There is no such "gospel of the second chance" supported in Scripture.  In fact, just the opposite is found.
It is appointed for men to die once, but after this the judgment. 
Hebrews 9:27

Indeed, the "right time" is now.  Today is the day of salvation.
2 Corinthians 6:2

The best evidence, though, against "second chance salvation" is found in the story we touched on yesterday, the story of the rich man and Lazarus in Luke 16:19-31.  In that story, told by Jesus Himself, the rich man was BEGGING for a second chance.  However, it was quite plainly denied him.  No hope for salvation was extended.

Furthermore, did you see any repentance in this man, the rich man?  Was he expressing sorrow for his sins, expressing a desire to turn to God?  No.  If a person's heart is set against God in this life, it will remain so in the next.  There is no miraculous change of heart, no desire for Jesus Christ after death.  The desire expressed by the rich man was two-fold:  for relief from his torment, and for his family to avoid his fate.

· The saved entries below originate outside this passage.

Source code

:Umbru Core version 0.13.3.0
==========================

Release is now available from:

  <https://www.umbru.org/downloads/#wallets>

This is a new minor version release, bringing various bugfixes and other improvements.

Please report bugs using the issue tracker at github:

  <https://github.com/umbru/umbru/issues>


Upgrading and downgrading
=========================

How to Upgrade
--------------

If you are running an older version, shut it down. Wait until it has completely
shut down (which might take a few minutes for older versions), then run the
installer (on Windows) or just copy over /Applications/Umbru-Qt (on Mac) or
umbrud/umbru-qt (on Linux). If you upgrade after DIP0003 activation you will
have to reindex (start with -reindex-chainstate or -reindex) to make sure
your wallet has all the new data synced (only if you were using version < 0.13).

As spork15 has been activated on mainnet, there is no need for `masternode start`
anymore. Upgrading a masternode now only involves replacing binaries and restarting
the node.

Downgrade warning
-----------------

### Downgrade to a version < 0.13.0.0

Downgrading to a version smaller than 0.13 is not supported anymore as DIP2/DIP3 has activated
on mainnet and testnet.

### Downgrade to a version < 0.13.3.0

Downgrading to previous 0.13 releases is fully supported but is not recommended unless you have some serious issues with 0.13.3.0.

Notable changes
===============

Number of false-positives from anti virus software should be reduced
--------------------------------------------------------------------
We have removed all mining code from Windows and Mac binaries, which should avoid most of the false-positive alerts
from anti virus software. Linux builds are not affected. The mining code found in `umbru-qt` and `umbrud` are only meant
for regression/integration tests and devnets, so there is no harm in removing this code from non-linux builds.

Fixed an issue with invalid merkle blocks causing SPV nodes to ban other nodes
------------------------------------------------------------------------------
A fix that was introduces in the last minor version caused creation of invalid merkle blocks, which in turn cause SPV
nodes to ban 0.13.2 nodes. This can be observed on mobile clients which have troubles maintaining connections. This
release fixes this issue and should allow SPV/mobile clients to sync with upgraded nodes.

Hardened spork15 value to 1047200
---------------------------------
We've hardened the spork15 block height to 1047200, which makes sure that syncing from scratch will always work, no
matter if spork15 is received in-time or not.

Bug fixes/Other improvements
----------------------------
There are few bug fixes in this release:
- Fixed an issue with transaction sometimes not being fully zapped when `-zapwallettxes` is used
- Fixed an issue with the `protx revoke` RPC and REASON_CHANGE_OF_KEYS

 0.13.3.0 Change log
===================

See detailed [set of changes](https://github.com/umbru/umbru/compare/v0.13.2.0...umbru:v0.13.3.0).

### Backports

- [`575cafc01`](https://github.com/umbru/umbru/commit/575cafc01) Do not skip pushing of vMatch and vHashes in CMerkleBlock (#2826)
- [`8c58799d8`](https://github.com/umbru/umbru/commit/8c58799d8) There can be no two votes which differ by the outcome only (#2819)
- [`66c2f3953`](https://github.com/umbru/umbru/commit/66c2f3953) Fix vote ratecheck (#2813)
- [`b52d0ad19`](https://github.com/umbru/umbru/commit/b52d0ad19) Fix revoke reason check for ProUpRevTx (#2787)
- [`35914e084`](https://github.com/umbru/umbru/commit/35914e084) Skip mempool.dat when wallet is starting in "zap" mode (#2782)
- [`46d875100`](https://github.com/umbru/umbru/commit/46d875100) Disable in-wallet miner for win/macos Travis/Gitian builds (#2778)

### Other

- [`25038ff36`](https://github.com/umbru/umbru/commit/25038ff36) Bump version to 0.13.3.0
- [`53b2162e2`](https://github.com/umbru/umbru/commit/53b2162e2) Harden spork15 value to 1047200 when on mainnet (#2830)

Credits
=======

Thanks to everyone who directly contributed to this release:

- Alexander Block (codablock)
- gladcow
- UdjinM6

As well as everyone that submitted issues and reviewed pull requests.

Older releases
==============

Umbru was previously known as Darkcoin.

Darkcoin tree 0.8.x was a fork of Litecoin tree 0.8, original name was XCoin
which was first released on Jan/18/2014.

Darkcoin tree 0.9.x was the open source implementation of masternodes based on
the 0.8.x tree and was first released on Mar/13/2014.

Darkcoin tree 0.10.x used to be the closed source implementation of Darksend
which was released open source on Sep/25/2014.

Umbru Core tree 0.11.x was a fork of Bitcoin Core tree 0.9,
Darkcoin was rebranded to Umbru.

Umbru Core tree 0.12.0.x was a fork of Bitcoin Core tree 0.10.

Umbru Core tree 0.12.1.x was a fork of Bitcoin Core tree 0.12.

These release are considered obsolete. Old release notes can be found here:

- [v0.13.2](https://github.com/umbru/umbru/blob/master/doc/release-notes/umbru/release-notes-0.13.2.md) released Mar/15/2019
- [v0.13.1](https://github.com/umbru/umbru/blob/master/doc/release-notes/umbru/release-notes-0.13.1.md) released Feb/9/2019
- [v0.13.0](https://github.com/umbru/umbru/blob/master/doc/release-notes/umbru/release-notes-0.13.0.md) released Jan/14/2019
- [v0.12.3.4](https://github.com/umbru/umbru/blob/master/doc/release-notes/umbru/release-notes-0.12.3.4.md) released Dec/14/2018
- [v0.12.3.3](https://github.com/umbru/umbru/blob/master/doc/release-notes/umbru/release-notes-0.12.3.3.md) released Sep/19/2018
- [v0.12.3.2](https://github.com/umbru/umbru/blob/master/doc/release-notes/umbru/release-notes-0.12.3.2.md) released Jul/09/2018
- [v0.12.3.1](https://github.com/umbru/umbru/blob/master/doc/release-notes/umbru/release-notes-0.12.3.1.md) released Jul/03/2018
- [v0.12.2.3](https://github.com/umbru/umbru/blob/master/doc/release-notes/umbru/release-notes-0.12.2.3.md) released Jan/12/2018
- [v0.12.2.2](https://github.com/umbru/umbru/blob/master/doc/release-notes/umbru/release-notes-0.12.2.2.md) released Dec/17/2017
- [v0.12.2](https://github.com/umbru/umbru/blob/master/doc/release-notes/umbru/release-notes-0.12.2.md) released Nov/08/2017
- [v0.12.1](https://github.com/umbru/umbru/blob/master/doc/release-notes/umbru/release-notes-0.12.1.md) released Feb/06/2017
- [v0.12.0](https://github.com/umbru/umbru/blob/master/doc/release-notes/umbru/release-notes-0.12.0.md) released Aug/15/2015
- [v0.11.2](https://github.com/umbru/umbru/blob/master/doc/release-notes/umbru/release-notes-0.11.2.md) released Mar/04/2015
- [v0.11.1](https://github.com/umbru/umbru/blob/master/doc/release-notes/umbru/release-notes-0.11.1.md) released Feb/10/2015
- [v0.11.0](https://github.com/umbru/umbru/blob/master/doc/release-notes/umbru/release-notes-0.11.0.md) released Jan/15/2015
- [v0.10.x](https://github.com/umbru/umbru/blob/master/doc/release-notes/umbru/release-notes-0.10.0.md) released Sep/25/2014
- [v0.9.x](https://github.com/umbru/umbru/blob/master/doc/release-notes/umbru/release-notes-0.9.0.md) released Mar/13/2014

Each person must make his or her own decision to accept or reject Christ Jesus and His offer of salvation.  We are unable to "will" salvation to another, nor to "pray them out of Hell".  Although these are traditions of some churches, they are scriptural distortions.  This is why we speak in my church of the "personal decision for Jesus Christ" - - - no one can do it for you.  Think about it:  do you see anyone in either the Old or New Testaments doing these false practices?
An additional proof for the truth of one-to-one, personal salvation is found in Ezekiel 18:20 - -

20 The one who sins is the one who will die. The child will not share the guilt of the parent, nor will the parent share the guilt of the child. The righteousness of the righteous will be credited to them, and the wickedness of the wicked will be charged against them.

God is tremendously patient with us in this physical life, offering us opportunity after opportunity to accept His salvation through Jesus Christ.  But, when our souls/spirits depart our physical bodies and we step into eternity, there is no going back.  Once a person dies physically, there are no more chances. All that remains for the unbeliever is judgment.  That is what compels us believers to preach the gospel "to every creature" in this life.  The stakes are so high - - - they are eternal!

Father, these verses are sobering.  How I wish I could have enough faith for someone else!  What a comfort it would be if the Truth were like that little song, "If I get to Heaven before you do, I'll bore a little hole and pull you through!" But, that is not how you ordained it, Lord.  Grace is given one-on-one.  I pray that this Truth will burden us to the point of nearly crushing us today, so that we will be unable to resist Your Holy Spirit's urging us to either accept the gospel and decide for Jesus Christ or, for those who have done so, to share the gospel through the power of the One who is able to do "exceeding abundantly above all we ask or think" (Ephesians 3:20)...while there is time.  In Jesus' name, amen.